[Отрывок]

Теперь, начиная со дня премьеры 3 сентября, критики и публика наперебой обсуждают — обманул ли их ожидания этот тройственный союз. Признаюсь, здесь есть над чем подумать. Несомненно, что над любой постановкой классической драмы довлеет успех былых спектаклей, по ней созданных. Думается, на «ногах» любой российской постановки «Короля Лира» будут висеть гири авторитета великого английского режиссера Питера Брука и также великого фильма Григория Козинцева по этой трагедии Шекспира.

Начиная с 1969 года, когда я стал первокурсником ГИТИСа, до нынешнего дня слышу восторги о бруковском спектакле «Король Лир», который он привозил в Москву в начале 60-х годов прошлого века. Все с ужасом и восторгом вспоминают сцену ослепления графа Глостера, когда герцог Корнуэльский, наущаемый женой Реганой — дочерью Лира, стоя над поверженным старцем, шпорой сапога выдавливает ему глаза. Спектакль игрался на помосте, почти без декорации, во всяком случае без стен сценической коробки. Уже тогда Питер Брук провозгласил: пространство трагедии — это пустое пространство. Трагедия в отличие от мещанской драмы совершается не в замкнутом, обыденном пространстве, а во Вселенной — таков размах ее страстей и претензии ее идей.

[/Отрывок]
[Исследуемые данные]

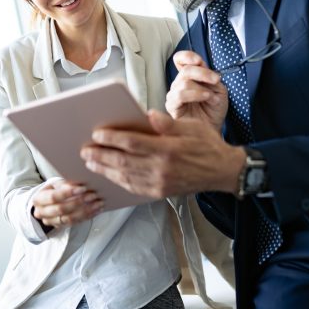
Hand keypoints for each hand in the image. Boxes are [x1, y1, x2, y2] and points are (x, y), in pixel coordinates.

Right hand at [30, 179, 103, 228]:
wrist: (48, 202)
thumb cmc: (54, 189)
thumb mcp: (56, 184)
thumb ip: (65, 184)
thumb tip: (79, 184)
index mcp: (39, 199)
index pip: (53, 197)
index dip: (68, 193)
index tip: (83, 188)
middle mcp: (42, 213)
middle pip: (61, 209)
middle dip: (79, 202)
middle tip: (93, 196)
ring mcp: (51, 222)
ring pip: (69, 219)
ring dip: (86, 211)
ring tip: (98, 203)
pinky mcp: (60, 227)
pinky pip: (75, 223)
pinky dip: (87, 216)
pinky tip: (96, 210)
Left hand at [80, 110, 245, 198]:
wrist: (223, 171)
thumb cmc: (207, 145)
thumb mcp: (191, 126)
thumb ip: (166, 123)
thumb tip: (147, 115)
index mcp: (168, 149)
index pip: (132, 143)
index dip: (112, 138)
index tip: (96, 133)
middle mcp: (162, 168)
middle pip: (123, 162)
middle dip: (100, 156)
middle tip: (85, 150)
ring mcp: (160, 183)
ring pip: (125, 177)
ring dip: (105, 170)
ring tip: (90, 163)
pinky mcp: (160, 192)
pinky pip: (134, 188)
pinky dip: (118, 182)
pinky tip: (109, 175)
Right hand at [166, 51, 227, 130]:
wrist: (214, 128)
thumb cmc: (214, 110)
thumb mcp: (218, 88)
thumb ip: (210, 76)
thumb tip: (202, 66)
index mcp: (190, 76)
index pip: (180, 59)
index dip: (187, 56)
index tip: (198, 60)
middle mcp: (179, 84)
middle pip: (185, 70)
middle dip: (203, 73)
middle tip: (215, 80)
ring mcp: (174, 95)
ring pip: (183, 82)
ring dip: (202, 88)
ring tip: (212, 97)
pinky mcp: (172, 107)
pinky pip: (179, 96)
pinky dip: (195, 94)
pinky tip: (206, 98)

[/Исследуемые данные]

● Рабочее задание
Продолжите отрывок о постановках «Короля Лира», начав сразу после его последнего предложения.

● Результат выполнения
Относительно пустого пространства все в спектакле соблюдено — он играется на фоне высоких, подвижных, имитирующих металл ширм-кулис, на трансформирующемся помосте, который временами обозначает дворцовые залы, а временами превращается то в бескрайнюю степь, то в поле, усеянное цветами. Сценография и костюмы — Аллы Коженковой. Особенно красивым выглядит в спектакле поле. Да и костюмы интересны: здесь рубища и лохмотья соседствуют с мантиями и юбками на каркасах, шутовские одеяния с экстравагантными, декадентскими фраками.

Все стильно, хотя и неново. Но когда дочь Лира Гонерилья (Юлия Рутберг), окончательно озверев от любовной страсти к Эдмонду и ненависти к отцу, появляется с маленьким кальяном, пристегнутым на поясе, попыхивая дымом из трубочки-мундштука, становится смешно. Даже в модном ночном клубе дамочка с такими аксессуарами выглядела бы претенциозной дурой, что данному спектаклю вовсе не кстати. Максим Суханов, играющий Лира, и Виктор Сухоруков — Шута в спектакле Мирзоева — центр трагедии, носители и «воплотители» главных ее идей, глашатаи режиссерского замысла.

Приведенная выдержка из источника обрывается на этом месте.